VMware Cloud Foundation 5.2.x

Cause

The ownership of /etc/vmware/vcf/domainmanager/application.properties file and /etc/vmware/vcf/operationsmanager/application.properties file is set to vcf_sos:vcf

Resolution

Resolution:

This behavior has been identified as a known issue within the current version of the product. Engineering team is aware and developing a permanent fix. A resolution will be included in a future product release. This article will be updated with more information upon availability of the fix. Meanwhile, use the documented workaround for mitigation.

Workaround:

Revert the Snapshot of the SDDC Manager VM that should have been taken prior to the upgrade attempt. If there is no snapshot prior to upgrade attempt then the following steps will not work.

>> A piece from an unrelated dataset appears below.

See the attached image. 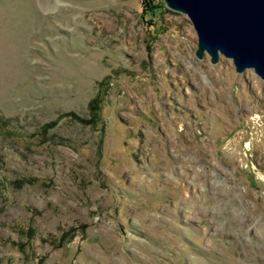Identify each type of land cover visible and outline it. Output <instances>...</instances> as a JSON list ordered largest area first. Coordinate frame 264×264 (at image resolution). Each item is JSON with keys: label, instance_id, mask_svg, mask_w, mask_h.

  1. SSH to SDDC manager with vcf and su to root
  2. Change ownership back to the service users using below commands:

    chown vcf_domainmanager:vcf /etc/vmware/vcf/domainmanager/application.properties
    chown vcf_operationsmanager:vcf /etc/vmware/vcf/operationsmanager/application.properties 
  3. Validate the ownership is changed

    ls -lrt /etc/vmware/vcf/domainmanager
    ls -lrt /etc/vmware/vcf/operationsmanager
  4. Restart the services

    systemctl restart domainmanager
    systemctl restart operationsmanager

  5. To prevent similar occurrences, cleanup any stale backup folders left behind by failed backup operations

    rm -rf /var/log/vmware/vcf/sddc-support/backup-<tab for folder name>